Tarot Lequart Chariot
Grimaud fait réapparaître la signature
du tarot de Nicolas Conver : VT
…et la boucle est bouclée
À la tête de la maison Grimaud depuis 1920, Paul Marteau remplace du catalogue de l'entreprise, le Tarot italien par un jeu qu'il nomme Ancien tarot de Marseille. Il y apporte deux changement significatifs : la Papesse et le Pape reprennent leur place (au lieu de Junon et Jupiter des dernières éditions du Tarot italien) et les couleurs sont à nouveau modifiées. Pourquoi ces deux changements ? Pour le premier, il est probable que Paul Marteau, s'intéressant à l'ésotérisme et à l'histoire des jeux de cartes, ait voulu rendre les images telles qu'elles étaient au départ, c'est à dire telles que celles du jeu de Nicolas Conver et des autres tarots anciens. Quant au choix des couleurs, deux explications sont à envisager. La première pourrait être l'économie engendrée par la réduction des couleurs, cependant étant donné que nous passons de 6 à 5 couleurs, l'économie ne semble pas énorme (d'autant que Grimaud possédait ses propres imprimantes). Un autre facteur, certainement plus déterminant, est que ce tarot adopte dorénavant les teintes de celui de Nicolas Conver dans son édition de 1880. Il est donc possible que ce dernier ayant eu un certain succès, Grimaud ait voulu le concurrencer par un produit similaire. Une autre hypothèse serait que Paul Marteau, étant lui-même versé dans l'ésotérisme, il ait préféré par « goût ésotérique », offrir à ses clients un tarot répondant à son idéal. Notons que, par rapport à l'édition du tarot italien, le deux de denier remplace la signature d'Arnoult par celle de Grimaud et ajoute la date 1930 (mais conserve aussi celle de 1748, certainement pour faire valoir un ancien savoir-faire).
------------------------------------------------------------------------
Poursuivez, s'il vous plaît, le texte sur l'Ancien tarot de Marseille de Grimaud à partir de l'endroit où il s'arrête. La liste qui suit provient d'une autre source.

__DONNÉES ENREGISTRÉES__.
------------------------------------------------------------------------
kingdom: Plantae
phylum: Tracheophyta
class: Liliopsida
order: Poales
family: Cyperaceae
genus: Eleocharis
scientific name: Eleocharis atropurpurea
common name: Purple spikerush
------------------------------------------------------------------------
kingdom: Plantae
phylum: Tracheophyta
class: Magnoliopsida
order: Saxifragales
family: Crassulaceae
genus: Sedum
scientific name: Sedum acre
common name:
------------------------------------------------------------------------
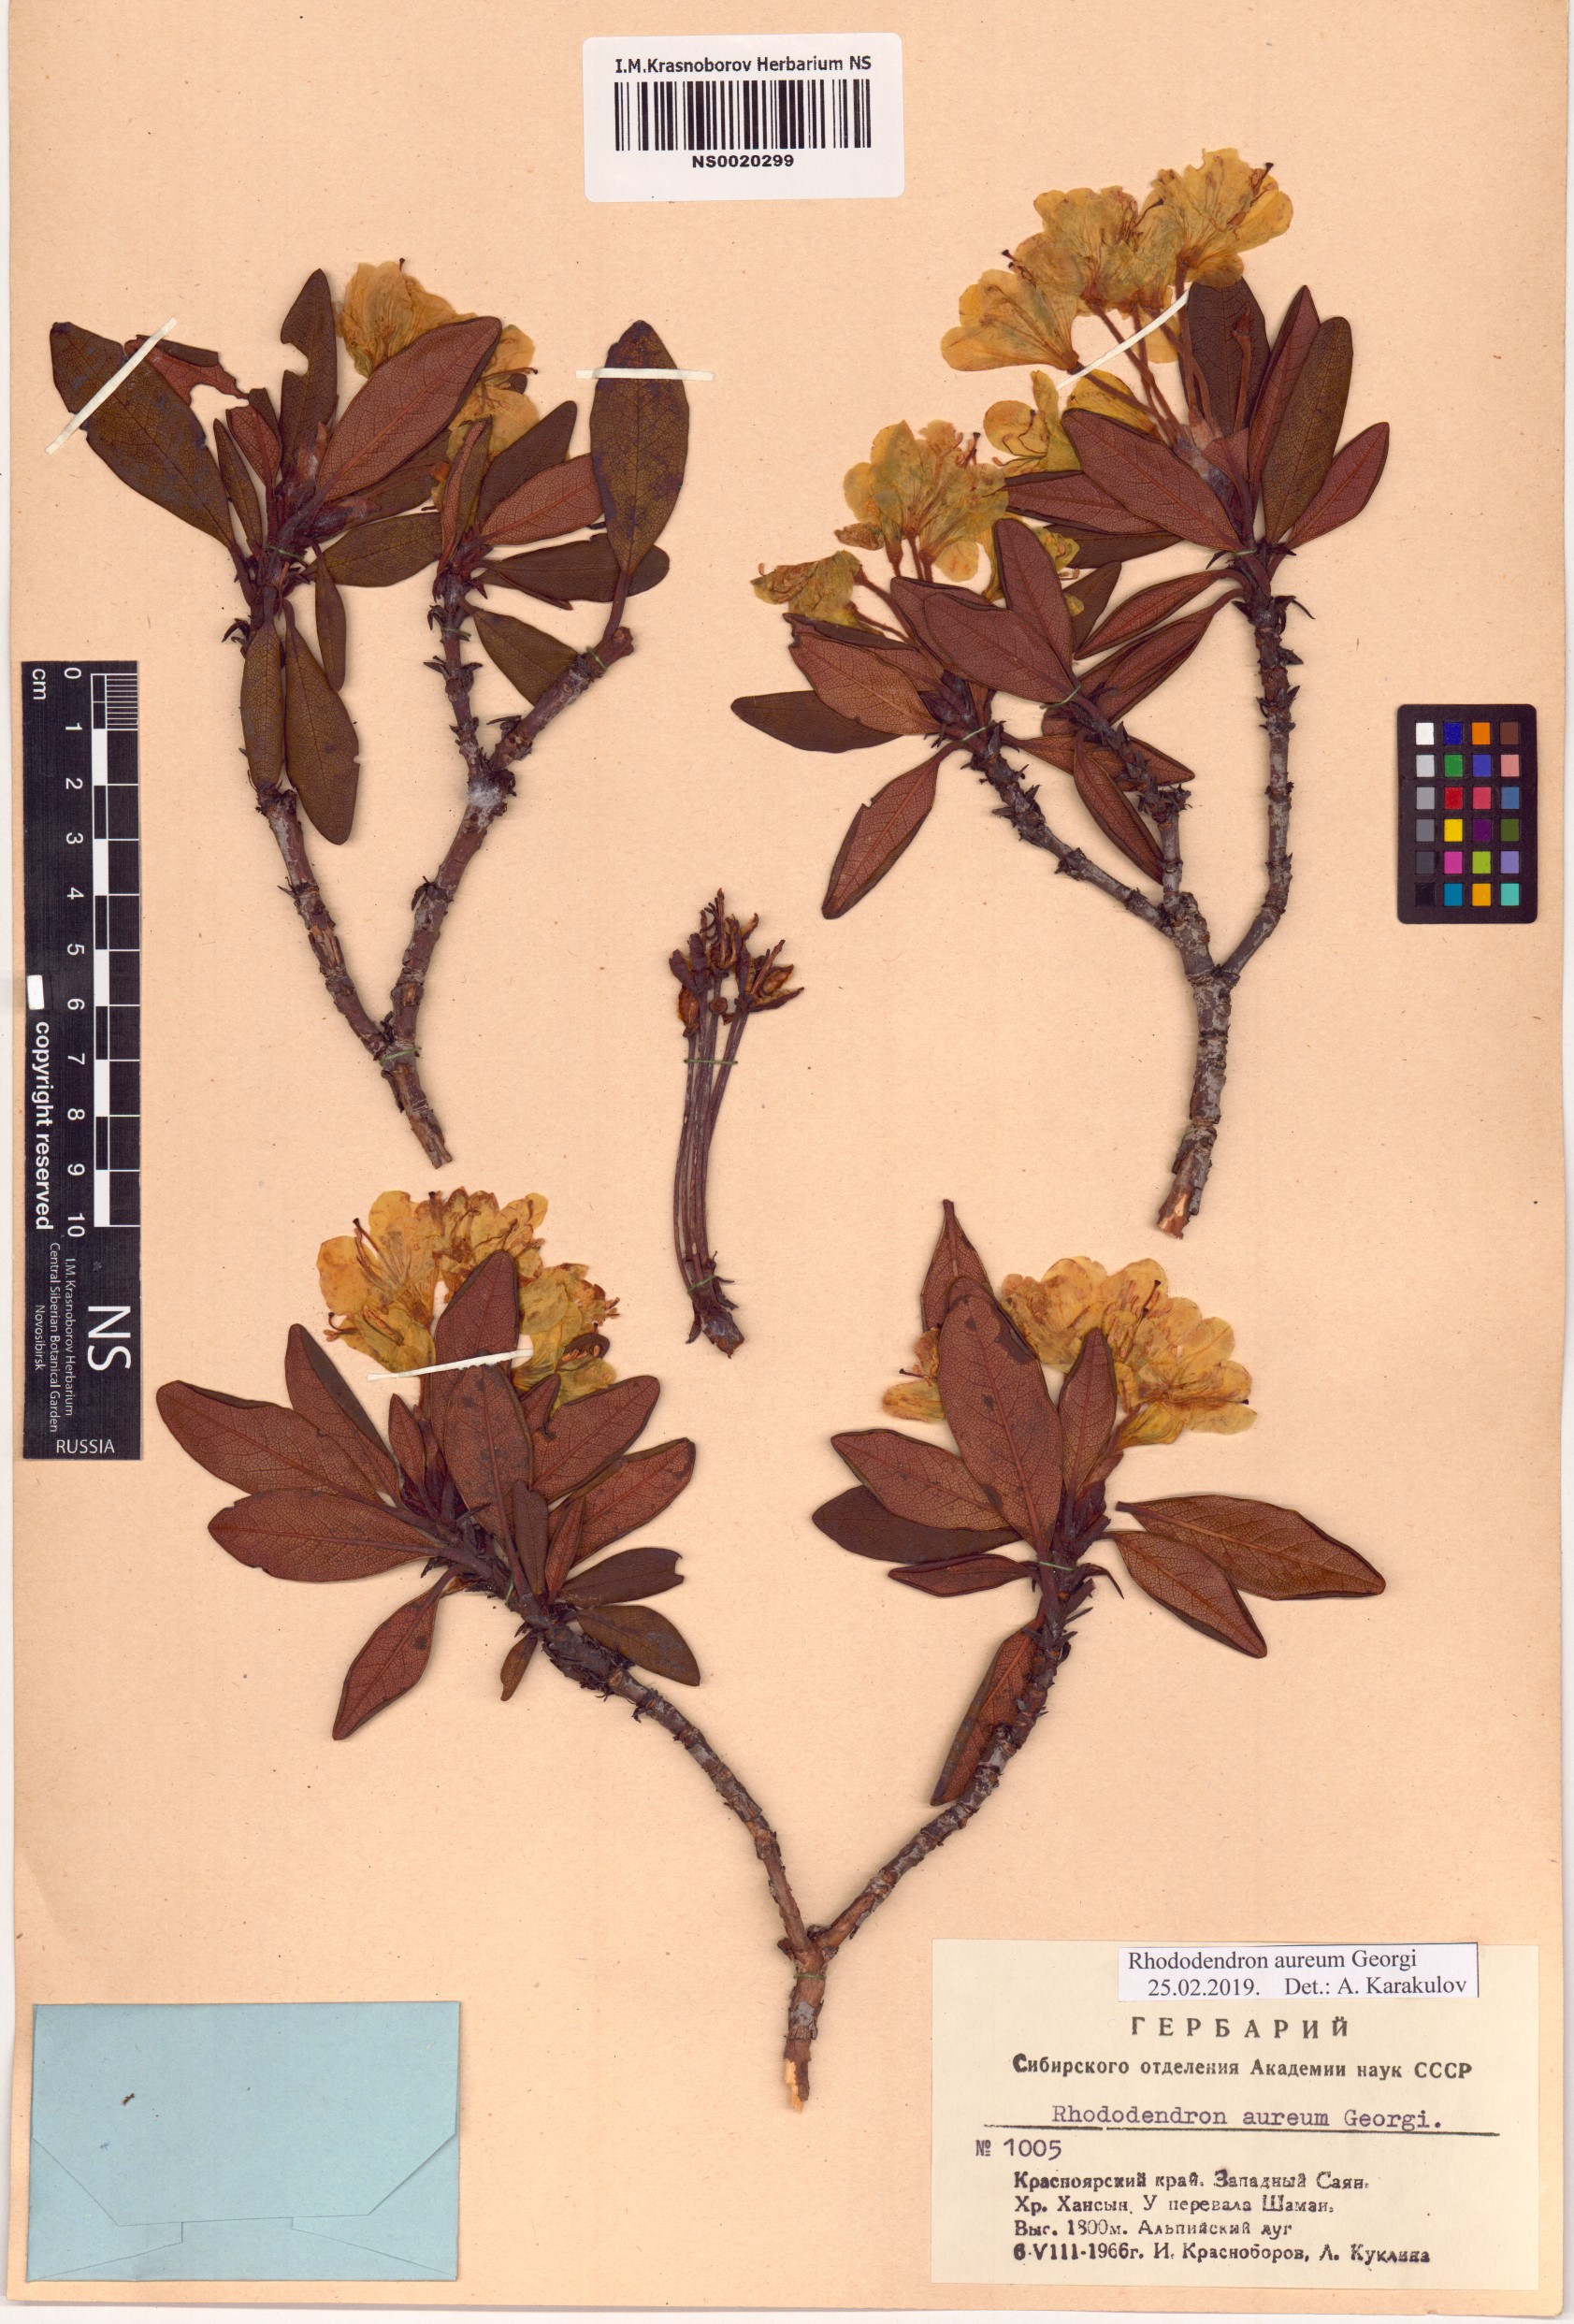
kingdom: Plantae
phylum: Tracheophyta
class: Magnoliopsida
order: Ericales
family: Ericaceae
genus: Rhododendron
------------------------------------------------------------------------
__RÉPONSE__.
En résumé, le tarot de Paul Marteau descend bien de celui de Lequart-Arnoult, car c'est très exactement le même dessin que l'on retrouve dans ces deux tarots (y compris pour le Pape et la Papesse de la première édition de 1880c). Par ailleurs, il descend également de celui de Nicolas Conver de 1880 puisqu'il en reprend les couleurs vives ainsi que le VT du chariot. Le tarot de Lequart-Arnoult, quant à lui, descend d'un ancien tarot, possiblement celui de Nicolas Conver. En conclusion, nous pouvons concilier les deux hypothèses initiales et affirmer ainsi que le tarot de Paul Marteau descend de celui de Lequart ET de celui de Nicolas Conver.

Tarot de Nicolas Conver Tarot de Nicolas Conver
Grimaud aux couleurs du Conver de 1880

Tarot de Nicolas Conver
Les deux dates figurent sur le deux de denier : celle d'Arnoult (1748) et de Grimaud (1930)
Comparaison synthétique
Voici un tableau comparatif des diverses éditions de la lignée Conver-Lequart-Marteau, avec la date, la signature figurant sur le blason, le nombre de couleurs (noir compris), la technique d'impression et le type de tarot.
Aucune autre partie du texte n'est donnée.